Check each line below for the word "innovación". How many have it? Answer with the number only.

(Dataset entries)

○ ○ ○ ○ ○ ○ ○

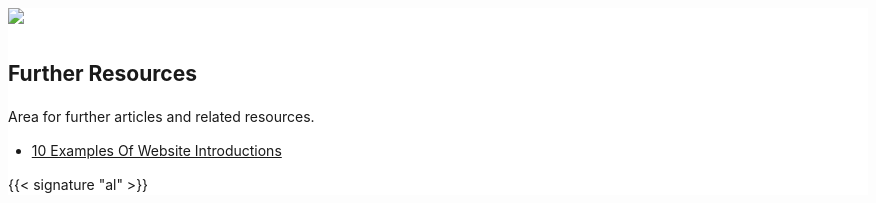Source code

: <a href="https://mikeprecious.com/"><img loading="lazy" decoding="async" src="https://archive.smashing.media/assets/344dbf88-fdf9-42bb-adb4-46f01eedd629/e83cf411-dcb3-464f-9442-d094ab9e4236/mikeprecious.jpg" /></a>

## Further Resources

Area for further articles and related resources.

*   [10 Examples Of Website Introductions](https://www.sitepoint.com/blogs/2009/06/11/you-had-me-at-hello-10-examples-of-website-introductions/)

{{< signature "al" >}}

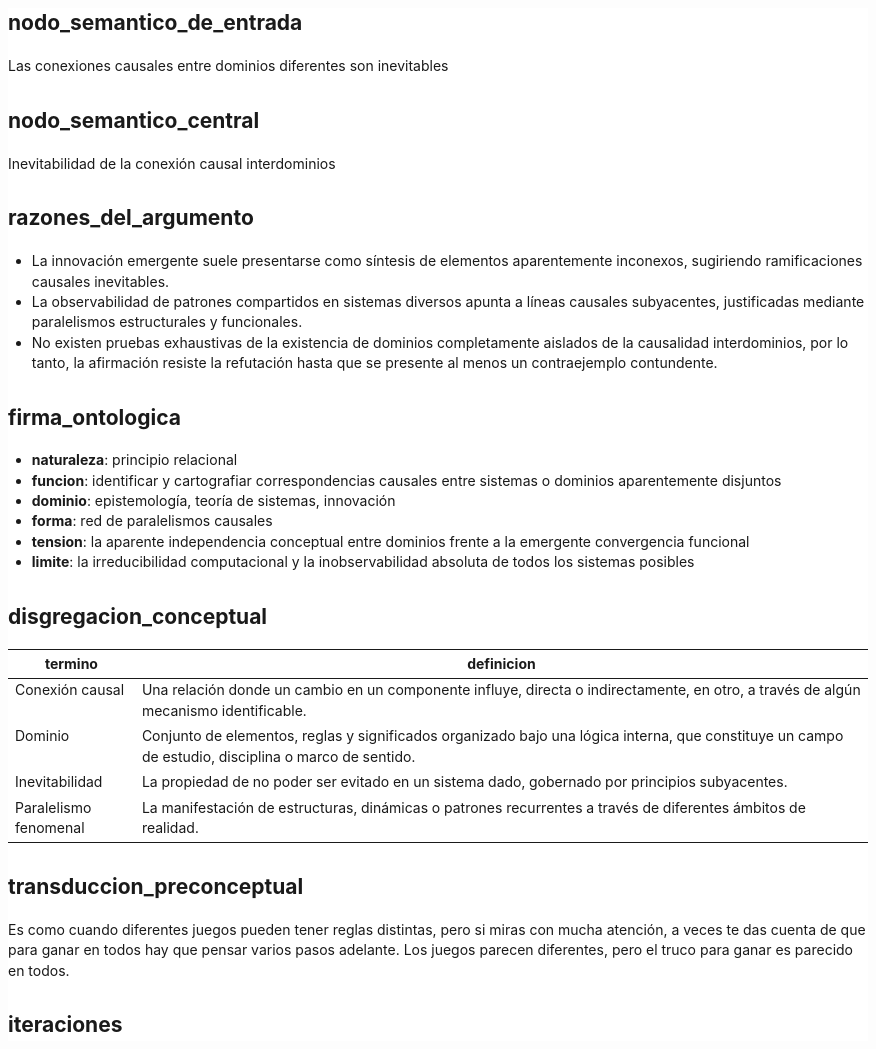 ## nodo_semantico_de_entrada

Las conexiones causales entre dominios diferentes son inevitables

## nodo_semantico_central

Inevitabilidad de la conexión causal interdominios

## razones_del_argumento

- La innovación emergente suele presentarse como síntesis de elementos aparentemente inconexos, sugiriendo ramificaciones causales inevitables.
- La observabilidad de patrones compartidos en sistemas diversos apunta a líneas causales subyacentes, justificadas mediante paralelismos estructurales y funcionales.
- No existen pruebas exhaustivas de la existencia de dominios completamente aislados de la causalidad interdominios, por lo tanto, la afirmación resiste la refutación hasta que se presente al menos un contraejemplo contundente.

## firma_ontologica

- **naturaleza**: principio relacional
- **funcion**: identificar y cartografiar correspondencias causales entre sistemas o dominios aparentemente disjuntos
- **dominio**: epistemología, teoría de sistemas, innovación
- **forma**: red de paralelismos causales
- **tension**: la aparente independencia conceptual entre dominios frente a la emergente convergencia funcional
- **limite**: la irreducibilidad computacional y la inobservabilidad absoluta de todos los sistemas posibles

## disgregacion_conceptual

| termino | definicion |
| --- | --- |
| Conexión causal | Una relación donde un cambio en un componente influye, directa o indirectamente, en otro, a través de algún mecanismo identificable. |
| Dominio | Conjunto de elementos, reglas y significados organizado bajo una lógica interna, que constituye un campo de estudio, disciplina o marco de sentido. |
| Inevitabilidad | La propiedad de no poder ser evitado en un sistema dado, gobernado por principios subyacentes. |
| Paralelismo fenomenal | La manifestación de estructuras, dinámicas o patrones recurrentes a través de diferentes ámbitos de realidad. |

## transduccion_preconceptual

Es como cuando diferentes juegos pueden tener reglas distintas, pero si miras con mucha atención, a veces te das cuenta de que para ganar en todos hay que pensar varios pasos adelante. Los juegos parecen diferentes, pero el truco para ganar es parecido en todos.

## iteraciones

○ ○ ○ ○ ○ ○ ○

The answer >> 2